(TASK TO CARRY OUT) Copy the part of the oil depletion newsletter from "Many estimates of" up to and including "of blind faith.", word for word.

(PAGE TEXT)

THE OIL DEPLETION ANALYSIS CENTRE

ASPO-ODAC

NEWSLETTER No 16 – APRIL 2002

ASPO is a network of European institutions and universities with an interest in determining the date and impact of the peak and decline of world oil production, due to resource constraints. It presently has members in:

Austria, Germany, Ireland, Norway, Portugal, Sweden and the United Kingdom

ODAC is a charitable organisation in London that is dedicated to researching the subject and raising awareness of the serious consequences.

Mission:

  1. To evaluate the world’s endowment of oil and gas;
  2. To model depletion, taking due account of economics, technology and politics;
  3. To raise awareness of the serious consequences for Mankind.

ODAC Contact:

Dr. R.W. Bentley, Co-ordinator,

Oil Depletion Analysis Centre,

305 Great Portland Street, Suite 12,

London W1W 5DA, United Kingdom.

+44 20 7436 6544 - e-mail :

Newsletters on Website

This newsletter and past issues can be seen on the LBSystemstechnik website (Press the ASPONews icon at the top of the page)

CONTENTS

  1. ASPO Workshop at Uppsala
  2. Estimates of Ultimate Recovery
  3. Long-term energy use
  4. ODAC Board of International Advisers
  5. Discovery-Consumption Gap
  6. EU rejects research proposal
  7. Response to Nemesis Report
  8. Explaining the failure of the US Geological Survey
  9. New study of global oil supply
  10. Caspian geopolitics
  11. Newsweek on Oil
  12. Failed attempt to oust Venezuela’s strong man.
  13. Denmark’s change of direction
  14. Approach to UK Chief Scientist

37. ASPO Workshop at Uppsala

Professor Aleklett reports growing government, international and media interest in the forthcoming workshop in Uppsala from May 22-25th . The details of the programme and the abstracts can be seen on

Anyone planning to participate, who has not yet registered, is asked to do so as soon as possible on the above website. The response so far has been very promising.

A meeting of ASPO members is being convened on May 25th to consider the future of the network. An agenda will be distributed shortly.

38. Estimates of Ultimate Recovery

Many estimates of Ultimate Recovery have been published over the years, but we need to research the details to know where they drew the boundary between conventional and non-conventional oil, what they measured, and what their methodology was. However, the attached plot shows 65 estimates at face value, as published by oil companies, government institutions and others, including the outlandish estimates by Odell in 1973 and the USGS in 2000.

The average is 1.93 trillion, which by coincidence comes very close to the present ASPO value. Whether or not this estimate proves to be correct, we can at least say that we have the support of the consensus of qualified opinion. Accordingly, the onus rests on those with counter-views to justify their position with more than expressions of blind faith.

(DATA EXTRACTS)
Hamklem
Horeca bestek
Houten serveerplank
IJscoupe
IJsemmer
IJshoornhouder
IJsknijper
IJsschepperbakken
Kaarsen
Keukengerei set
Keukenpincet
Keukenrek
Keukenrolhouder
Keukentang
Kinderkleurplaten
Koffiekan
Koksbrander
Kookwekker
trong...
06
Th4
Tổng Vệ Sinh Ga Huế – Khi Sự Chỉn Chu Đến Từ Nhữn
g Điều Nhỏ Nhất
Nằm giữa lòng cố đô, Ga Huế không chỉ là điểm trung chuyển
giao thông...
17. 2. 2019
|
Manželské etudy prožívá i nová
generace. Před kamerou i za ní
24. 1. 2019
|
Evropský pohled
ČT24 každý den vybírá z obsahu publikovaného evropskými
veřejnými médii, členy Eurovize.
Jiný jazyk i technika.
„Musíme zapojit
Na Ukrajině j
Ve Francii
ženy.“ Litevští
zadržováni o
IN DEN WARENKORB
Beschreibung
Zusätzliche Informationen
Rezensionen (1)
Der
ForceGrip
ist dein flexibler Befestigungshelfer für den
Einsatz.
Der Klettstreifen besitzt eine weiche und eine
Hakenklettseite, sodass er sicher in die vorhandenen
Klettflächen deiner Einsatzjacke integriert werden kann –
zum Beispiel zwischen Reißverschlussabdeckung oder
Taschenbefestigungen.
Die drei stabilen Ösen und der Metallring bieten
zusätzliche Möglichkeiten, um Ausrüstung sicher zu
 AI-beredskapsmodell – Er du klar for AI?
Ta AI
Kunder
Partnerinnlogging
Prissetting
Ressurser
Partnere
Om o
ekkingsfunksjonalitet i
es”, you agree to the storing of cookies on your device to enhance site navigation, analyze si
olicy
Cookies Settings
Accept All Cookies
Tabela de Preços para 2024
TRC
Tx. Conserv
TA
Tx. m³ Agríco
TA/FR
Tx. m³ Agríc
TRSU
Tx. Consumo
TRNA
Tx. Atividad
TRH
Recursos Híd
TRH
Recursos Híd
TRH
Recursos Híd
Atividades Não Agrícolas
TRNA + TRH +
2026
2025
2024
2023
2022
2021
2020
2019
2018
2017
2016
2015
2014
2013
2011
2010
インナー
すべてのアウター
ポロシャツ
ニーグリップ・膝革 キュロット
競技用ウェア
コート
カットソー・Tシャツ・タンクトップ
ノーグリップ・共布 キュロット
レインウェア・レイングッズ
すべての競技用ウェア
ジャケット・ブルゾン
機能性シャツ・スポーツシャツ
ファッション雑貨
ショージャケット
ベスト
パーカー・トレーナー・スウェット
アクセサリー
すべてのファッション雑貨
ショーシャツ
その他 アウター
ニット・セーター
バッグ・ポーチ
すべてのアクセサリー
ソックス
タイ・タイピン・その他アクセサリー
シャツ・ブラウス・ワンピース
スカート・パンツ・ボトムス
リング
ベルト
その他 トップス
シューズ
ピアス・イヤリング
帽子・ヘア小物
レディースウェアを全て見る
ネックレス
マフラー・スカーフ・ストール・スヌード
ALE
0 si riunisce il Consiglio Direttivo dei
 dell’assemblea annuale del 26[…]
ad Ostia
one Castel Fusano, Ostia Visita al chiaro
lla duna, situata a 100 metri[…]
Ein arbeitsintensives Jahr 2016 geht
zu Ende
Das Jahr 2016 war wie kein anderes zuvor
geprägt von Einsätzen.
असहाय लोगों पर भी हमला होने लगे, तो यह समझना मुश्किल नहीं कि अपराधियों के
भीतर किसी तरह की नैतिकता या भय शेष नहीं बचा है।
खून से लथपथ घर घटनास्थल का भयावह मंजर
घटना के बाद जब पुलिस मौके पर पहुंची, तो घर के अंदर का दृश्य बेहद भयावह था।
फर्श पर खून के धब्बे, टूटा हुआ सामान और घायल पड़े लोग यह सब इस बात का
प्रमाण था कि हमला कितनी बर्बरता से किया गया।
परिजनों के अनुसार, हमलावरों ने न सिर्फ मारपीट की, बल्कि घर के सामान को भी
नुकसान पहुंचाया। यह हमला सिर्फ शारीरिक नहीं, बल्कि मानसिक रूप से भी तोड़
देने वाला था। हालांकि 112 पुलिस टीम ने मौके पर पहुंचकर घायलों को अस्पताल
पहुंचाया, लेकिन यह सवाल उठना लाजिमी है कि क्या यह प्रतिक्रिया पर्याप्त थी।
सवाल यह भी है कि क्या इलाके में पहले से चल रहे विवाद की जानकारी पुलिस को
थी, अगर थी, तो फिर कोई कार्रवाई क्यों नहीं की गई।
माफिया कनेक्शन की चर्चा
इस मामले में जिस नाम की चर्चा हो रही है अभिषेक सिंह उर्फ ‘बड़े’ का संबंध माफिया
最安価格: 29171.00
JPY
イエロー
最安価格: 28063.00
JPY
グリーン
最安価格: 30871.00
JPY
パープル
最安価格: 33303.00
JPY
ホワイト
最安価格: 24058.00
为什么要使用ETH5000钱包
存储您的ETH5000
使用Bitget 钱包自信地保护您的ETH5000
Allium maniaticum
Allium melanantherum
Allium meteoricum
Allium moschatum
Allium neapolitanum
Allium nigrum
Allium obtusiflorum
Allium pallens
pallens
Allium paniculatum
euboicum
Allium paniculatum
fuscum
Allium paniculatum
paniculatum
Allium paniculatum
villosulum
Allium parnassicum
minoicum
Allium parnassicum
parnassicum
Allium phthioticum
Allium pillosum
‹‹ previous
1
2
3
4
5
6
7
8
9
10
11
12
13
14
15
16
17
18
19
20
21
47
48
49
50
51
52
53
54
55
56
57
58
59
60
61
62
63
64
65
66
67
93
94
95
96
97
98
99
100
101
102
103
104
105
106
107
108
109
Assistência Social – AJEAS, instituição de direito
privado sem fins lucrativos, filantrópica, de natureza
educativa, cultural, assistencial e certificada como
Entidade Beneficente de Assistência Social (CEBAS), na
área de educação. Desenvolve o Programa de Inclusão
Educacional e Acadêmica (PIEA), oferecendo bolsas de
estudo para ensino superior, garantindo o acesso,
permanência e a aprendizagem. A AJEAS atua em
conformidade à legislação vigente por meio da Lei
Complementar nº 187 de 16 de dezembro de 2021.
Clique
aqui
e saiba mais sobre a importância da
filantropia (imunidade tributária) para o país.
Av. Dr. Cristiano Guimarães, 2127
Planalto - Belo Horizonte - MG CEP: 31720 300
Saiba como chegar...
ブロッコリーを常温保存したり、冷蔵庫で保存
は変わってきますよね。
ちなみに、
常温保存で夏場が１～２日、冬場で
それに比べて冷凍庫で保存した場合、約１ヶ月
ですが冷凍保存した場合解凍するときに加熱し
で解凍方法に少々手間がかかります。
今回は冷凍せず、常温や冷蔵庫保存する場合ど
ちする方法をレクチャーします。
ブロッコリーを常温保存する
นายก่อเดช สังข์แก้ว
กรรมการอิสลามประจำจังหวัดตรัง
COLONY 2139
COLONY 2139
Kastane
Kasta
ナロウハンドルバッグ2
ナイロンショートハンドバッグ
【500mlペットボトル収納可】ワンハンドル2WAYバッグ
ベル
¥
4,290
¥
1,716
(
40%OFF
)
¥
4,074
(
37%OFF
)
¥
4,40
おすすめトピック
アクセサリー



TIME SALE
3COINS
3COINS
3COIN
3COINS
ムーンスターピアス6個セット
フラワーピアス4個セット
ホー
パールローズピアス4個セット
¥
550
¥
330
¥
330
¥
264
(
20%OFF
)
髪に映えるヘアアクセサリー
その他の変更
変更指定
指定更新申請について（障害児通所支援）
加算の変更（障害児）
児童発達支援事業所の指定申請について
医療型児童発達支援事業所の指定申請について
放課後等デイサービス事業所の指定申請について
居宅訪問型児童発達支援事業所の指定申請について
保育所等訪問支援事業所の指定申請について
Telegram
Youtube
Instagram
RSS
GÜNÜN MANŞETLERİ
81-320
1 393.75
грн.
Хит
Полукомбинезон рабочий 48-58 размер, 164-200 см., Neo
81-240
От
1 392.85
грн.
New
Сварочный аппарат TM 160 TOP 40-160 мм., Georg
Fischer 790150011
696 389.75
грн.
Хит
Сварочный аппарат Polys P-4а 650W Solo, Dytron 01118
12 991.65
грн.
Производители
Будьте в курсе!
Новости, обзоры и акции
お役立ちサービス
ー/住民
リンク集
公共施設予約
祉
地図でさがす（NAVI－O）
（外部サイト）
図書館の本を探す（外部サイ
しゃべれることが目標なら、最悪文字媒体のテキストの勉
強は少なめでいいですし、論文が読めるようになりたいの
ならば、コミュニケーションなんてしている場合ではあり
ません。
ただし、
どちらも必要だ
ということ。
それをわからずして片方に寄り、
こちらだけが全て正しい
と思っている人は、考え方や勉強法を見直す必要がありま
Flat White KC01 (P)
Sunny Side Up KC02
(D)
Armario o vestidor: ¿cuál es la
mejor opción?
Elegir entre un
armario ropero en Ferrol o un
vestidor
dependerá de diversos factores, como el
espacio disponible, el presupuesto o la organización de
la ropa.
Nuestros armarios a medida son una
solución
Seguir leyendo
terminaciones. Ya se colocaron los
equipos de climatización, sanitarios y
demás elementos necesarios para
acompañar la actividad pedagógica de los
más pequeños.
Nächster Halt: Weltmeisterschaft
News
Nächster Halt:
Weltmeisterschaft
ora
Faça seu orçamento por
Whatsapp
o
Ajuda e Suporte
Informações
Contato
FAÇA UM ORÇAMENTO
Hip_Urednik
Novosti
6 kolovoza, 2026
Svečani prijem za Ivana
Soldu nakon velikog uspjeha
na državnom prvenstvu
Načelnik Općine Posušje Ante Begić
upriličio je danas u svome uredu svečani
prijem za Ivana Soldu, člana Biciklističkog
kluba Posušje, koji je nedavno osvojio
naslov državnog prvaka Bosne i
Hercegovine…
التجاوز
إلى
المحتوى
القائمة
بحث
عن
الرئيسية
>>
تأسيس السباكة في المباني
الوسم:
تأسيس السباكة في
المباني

(YOUR RESPONSE)
Many estimates of Ultimate Recovery have been published over the years, but we need to research the details to know where they drew the boundary between conventional and non-conventional oil, what they measured, and what their methodology was. However, the attached plot shows 65 estimates at face value, as published by oil companies, government institutions and others, including the outlandish estimates by Odell in 1973 and the USGS in 2000.

The average is 1.93 trillion, which by coincidence comes very close to the present ASPO value. Whether or not this estimate proves to be correct, we can at least say that we have the support of the consensus of qualified opinion. Accordingly, the onus rests on those with counter-views to justify their position with more than expressions of blind faith.